## What the task asks
Copy the passage on agricultural extension in Zimbabwe, starting at "Particularly in its" and ending at "especially smallholder farmers.", and swap "farmers" for "growers" throughout.

## Reading text
-- Opening Marker --
Historical and organizational background

In Zimbabwe, agricultural extension was introduced in 1927 by Emory D. Alvord, who started with nine agricultural demonstration workers. Later, the Department of Conservation and Extension (Conex) and the Department of Agricultural Development (Devag) were established. The former had the institutional mandate to provide advisory services to white large-scale commercial farmers, while the latter was meant to service native smallholder farming communities. At independence in 1980, the Department of Agricultural, Technical and Extension Services (AGRITEX) was formed as an amalgamation of Conex and Devag.

Particularly in its early days, AGRITEX faced some fairly serious problems, especially the loss of experienced staff between 1981 and 1985. As a result, both institutional memory and technical expertise in dealing with farmers (particularly large-scale commercial farmers) were lost. This was compounded by the arrival of new staff who had limited practical knowledge of dealing with farmers and providing technical expert advice. In addition, given that AGRITEX was a product of two organizations with different philosophies and experiences in dealing with farmers from different socio-economic backgrounds, it spent much of the past 20 years experimenting and establishing itself as a service for all farmers, but especially smallholder farmers.
-- Closing Marker --
## Recorded information
-- Opening Marker --
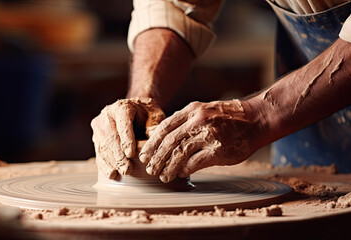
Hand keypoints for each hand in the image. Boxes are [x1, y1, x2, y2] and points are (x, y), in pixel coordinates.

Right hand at [91, 98, 164, 178]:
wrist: (135, 110)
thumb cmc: (147, 114)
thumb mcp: (155, 115)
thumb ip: (155, 126)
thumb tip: (154, 140)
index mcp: (122, 107)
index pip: (123, 123)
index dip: (126, 139)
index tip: (131, 154)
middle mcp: (107, 115)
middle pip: (111, 137)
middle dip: (118, 155)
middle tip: (127, 169)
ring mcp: (99, 127)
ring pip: (103, 146)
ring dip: (112, 162)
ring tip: (121, 173)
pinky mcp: (97, 137)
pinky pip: (99, 152)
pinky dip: (105, 164)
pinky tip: (111, 173)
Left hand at [139, 100, 259, 182]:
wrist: (256, 119)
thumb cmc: (228, 118)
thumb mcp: (203, 111)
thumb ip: (185, 122)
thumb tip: (163, 138)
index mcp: (192, 111)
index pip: (164, 127)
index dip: (152, 143)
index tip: (144, 154)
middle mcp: (198, 121)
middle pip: (169, 142)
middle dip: (156, 157)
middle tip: (149, 168)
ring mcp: (208, 135)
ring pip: (179, 153)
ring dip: (168, 167)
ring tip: (163, 176)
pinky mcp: (218, 150)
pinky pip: (195, 163)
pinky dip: (185, 169)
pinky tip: (180, 174)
-- Closing Marker --
## Answer for the task
Particularly in its early days, AGRITEX faced some fairly serious problems, especially the loss of experienced staff between 1981 and 1985. As a result, both institutional memory and technical expertise in dealing with growers (particularly large-scale commercial growers) were lost. This was compounded by the arrival of new staff who had limited practical knowledge of dealing with growers and providing technical expert advice. In addition, given that AGRITEX was a product of two organizations with different philosophies and experiences in dealing with growers from different socio-economic backgrounds, it spent much of the past 20 years experimenting and establishing itself as a service for all growers, but especially smallholder growers.